Outside of past contenders for this Republican slice of paradise in southwest Florida, current electeds here include State Sen. Ray Rodrigues, State Reps. Mike Giallombardo and Jenna Persons, and former Sanibel Councilman and South Florida Water Management District Chairman Chauncey Goss, whose father Porter Goss once represented this same area in Congress from 1989 until his 2004 appointment to head the CIA under George W. Bush. Even Connie Mack IV - whose father Connie Mack III held the same seat from 1983 until his 1988 election to the U.S. Senate, and who himself succeeded the elder Goss in 2005 - has a potential congressional heir in the pipeline in Connie Mack V.

The prospect of a nepotistic successor in the district (most certainly regarding Mack, but also Goss as well) has led to the recent launch of a super PAC, aptly titled "F**k Nepotism PAC", with a mailing address linked to a large post office box in Fort Myers and a Change.org petition calling for the FEC to allow a PAC with such an obscene title to be registered (accompanied with an ad campaign both on YouTube and on TV in the district narrated with distorted voices and deepfakes, with such claims as (in distorted voice) "If you believe this seat belongs to the people and not a bunch of spoiled brats, then sign is. If you don't believe so, then stop calling yourself a 'conservative Republican'"). No clues exist as to who the source of this PAC is

As for the Democratic chances of a pickup here? Not very likely. The district has long been amongst the safest Republican locales from Ronald Reagan through the Bushes to Donald Trump and favorite son DeSantis, and the prospect of a Democrat winning this seat would make anyone who bets on that prospect - dare I say - filthy rich.

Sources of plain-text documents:
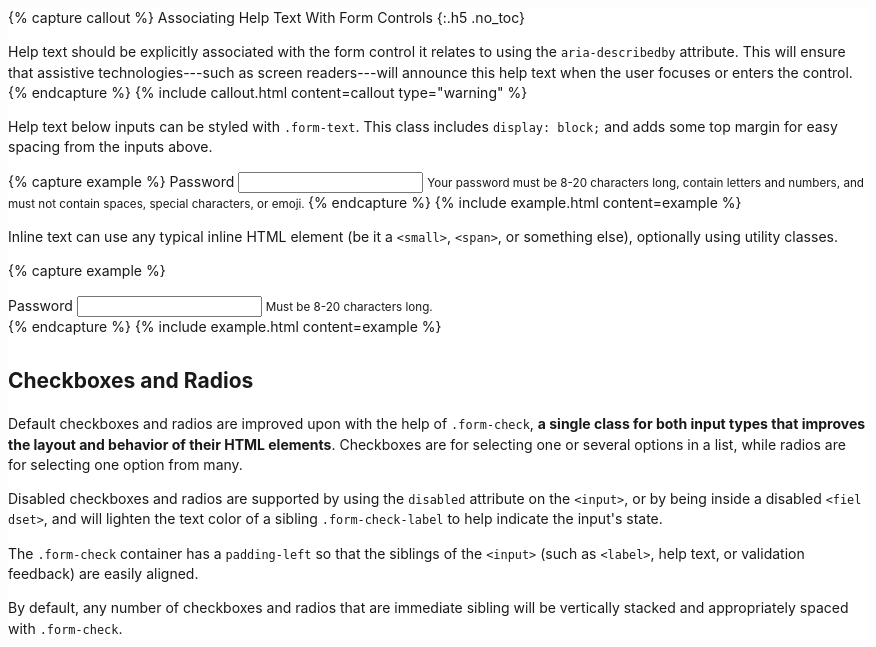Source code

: {% capture callout %}
Associating Help Text With Form Controls
{:.h5 .no_toc}

Help text should be explicitly associated with the form control it relates to using the `aria-describedby` attribute. This will ensure that assistive technologies---such as screen readers---will announce this help text when the user focuses or enters the control.
{% endcapture %}
{% include callout.html content=callout type="warning" %}

Help text below inputs can be styled with `.form-text`. This class includes `display: block;` and adds some top margin for easy spacing from the inputs above.

{% capture example %}
<label for="help-pass">Password</label>
<input type="password" id="help-pass" class="form-control" aria-describedby="help-pass-text">
<small id="help-pass-text" class="form-text text-muted">
  Your password must be 8-20 characters long, contain letters and numbers, and must not contain spaces, special characters, or emoji.
</small>
{% endcapture %}
{% include example.html content=example %}

Inline text can use any typical inline HTML element (be it a `<small>`, `<span>`, or something else), optionally using utility classes.

{% capture example %}
<form class="form-inline">
  <div class="form-group">
    <label for="inline-pass" class="me-0_5">Password</label>
    <input type="password" id="inline-pass" class="form-control me-0_5" aria-describedby="inline-pass-text">
    <small id="inline-pass-text" class="text-muted">
      Must be 8-20 characters long.
    </small>
  </div>
</form>
{% endcapture %}
{% include example.html content=example %}

## Checkboxes and Radios

Default checkboxes and radios are improved upon with the help of `.form-check`, **a single class for both input types that improves the layout and behavior of their HTML elements**. Checkboxes are for selecting one or several options in a list, while radios are for selecting one option from many.

Disabled checkboxes and radios are supported by using the `disabled` attribute on the `<input>`, or by being inside a disabled `<fieldset>`, and will lighten the text color of a sibling `.form-check-label` to help indicate the input's state.

The `.form-check` container has a `padding-left` so that the siblings of the `<input>` (such as `<label>`, help text, or validation feedback) are easily aligned.

By default, any number of checkboxes and radios that are immediate sibling will be vertically stacked and appropriately spaced with `.form-check`.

» **Instruction**: From the passage about the southwest Florida congressional seat, extract the stretch from "Outside of past" through "Connie Mack V.".

» **Answer for the task**:
Outside of past contenders for this Republican slice of paradise in southwest Florida, current electeds here include State Sen. Ray Rodrigues, State Reps. Mike Giallombardo and Jenna Persons, and former Sanibel Councilman and South Florida Water Management District Chairman Chauncey Goss, whose father Porter Goss once represented this same area in Congress from 1989 until his 2004 appointment to head the CIA under George W. Bush. Even Connie Mack IV - whose father Connie Mack III held the same seat from 1983 until his 1988 election to the U.S. Senate, and who himself succeeded the elder Goss in 2005 - has a potential congressional heir in the pipeline in Connie Mack V.